Future work in this area holds the promise of highly effective individualized therapy with wide margins of safety. Already a Pain Genes Database is being compiled (of the mouse genome) that will increasingly speed illumination and understanding of the genetic basis of pain. As stated by Dr. Daniel Carr, editor of the International Association Study of Pain Clinical Updates, "Optimal pain control may be achievable through understanding of molecular-genetic mechanisms, yielding individualized analgesic medications and dose regimens based upon each person's genetic endowment."

Therapeutically, the ability to control gene expression is termed "Genomics", in which several aspects of not just whether a gene works or not, but how it does so: "transcriptomics," "proteomics", and "metabolomics."

In veterinary medicine, one diet formulation has been purported to leverage "nutrigenomics" into a therapeutic strategy for weight loss.

Nutrition

There is growing acceptance of the important role nutrition plays in the maintenance of bone and joint health. For example, articular cartilage is critically dependent upon the regular provision of glucose, amino acids, vitamins (particularly vitamin C), and essential trace elements (zinc, magnesium, and copper), and imbalances may be involved in the pathogenesis of osteoarthritis. Omega-3 polyunsaturated fatty acids exert their action through competitive inhibition of pro-inflammatory prostaglandin production. 33% of Americans who use complementary modalities cite pain as the reason for doing so, and omega-3 PUFA's remain one of the more well-studied modalities. Recent evidence in humans strongly suggests that omega-3 PUFA's are an attractive adjunct for treatment of inflammatory joint pain; similar results are being demonstrated in canine osteoarthritis. Other nutritional supplements such as SAMe, melatonin, and others are receiving attention for their pain-mitigating effect.
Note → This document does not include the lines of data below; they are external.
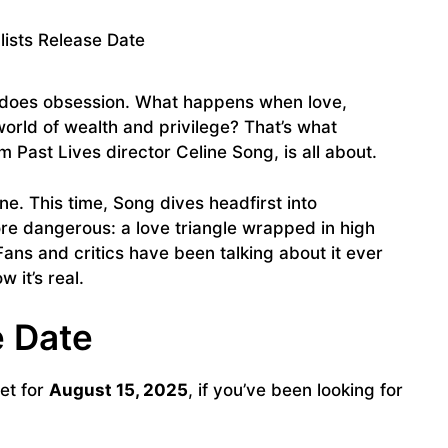
r does obsession. What happens when love,
 world of wealth and privilege? That’s what
m Past Lives director Celine Song, is all about.
one. This time, Song dives headfirst into
re dangerous: a love triangle wrapped in high
Fans and critics have been talking about it ever
 it’s real.
e Date
set for
August 15, 2025
, if you’ve been looking for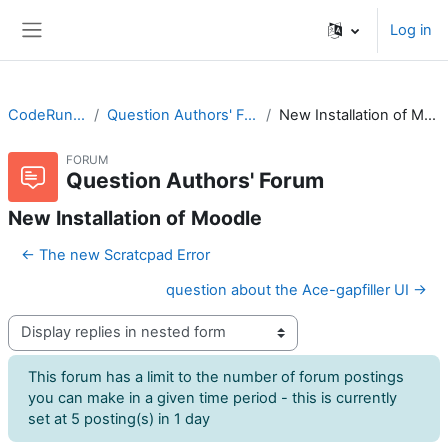
Skip to main content
Log in
Side panel
CodeRunner
Question Authors' Forum
New Installation of Moodle
FORUM
Question Authors' Forum
New Installation of Moodle
← The new Scratcpad Error
question about the Ace-gapfiller UI →
Display mode
This forum has a limit to the number of forum postings
you can make in a given time period - this is currently
set at 5 posting(s) in 1 day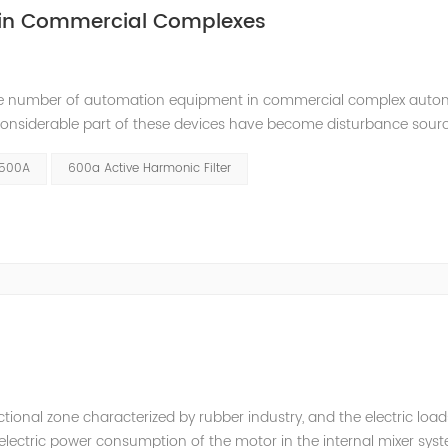
 in Commercial Complexes
ge number of automation equipment in commercial complex auto
 considerable part of these devices have become disturbance sour
ems due to their nonlinear load characteristics. It will cause poll
 500A
600a Active Harmonic Filter
tional zone characterized by rubber industry, and the electric load
e electric power consumption of the motor in the internal mixer sys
Autologous Adipose-derived Adult Stem Cell Transplantation

A new technology emerging in both human and veterinary medicine, this modality holds great promise and is well within the scope of the primary care clinician to master. Certification to perform the procedure is available through www.vet-stem.com

Future therapies in veterinary medicine may include the use of invasive techniques already commonly employed in human medicine; examples include regional blockade, local anesthetic infusion units, epidural catheter placement, and ablation techniques. Increasing usage of minimally-invasive surgical techniques are being driven by primary care clinicians. Non-invasive modalities will include greater availability and use of physiotherapy techniques already currently in use, and the introduction of others mostly found currently in human medicine. Examples include pulsed radiofrequency, possibly (conflicting data at this time) therapeutic laser, , , electromagnetic field therapy, and others.

Do Animals Get....?

Many well-recognized pain syndromes in humans are yet to be recognized in dogs and cats but there is no reason to believe that they do not exist...consider the simple tension headache. Other commonly recognized syndromes in people include:

     • Migraine headache

     • Cluster headache

     • Post-herpetic Neuralgia

     • Diabetic Neuropathy

     • Trigeminal Neuralgia

     • Tempormandibular Joint Dysfunction

     • Fibromyalgia

     • MFS (Myofascial Pain Synd.)

     • Facet pain

     • Lumbar radicular pain

     • Complex Regional Pain Syndrome

The capacity to measure pain will become more sophisticated, as more validated observational pain scoring techniques are developed. But the holy grail will be a biological marker or physiologic meter that will measure pain in more objective manners. Already, palpometers and response to quantitative stimulatory testing techniques are being employed in the research (and human clinical) setting .

The presence of pain elicits a constellation of variable – and likely patient-specific – changes in gene, neurotransmitter, and receptor expression, what is called the "neurobiological signature" of a particular condition. Future efforts will focus on the development of interventions that target the particular signature, and ultimately, for a particular patient.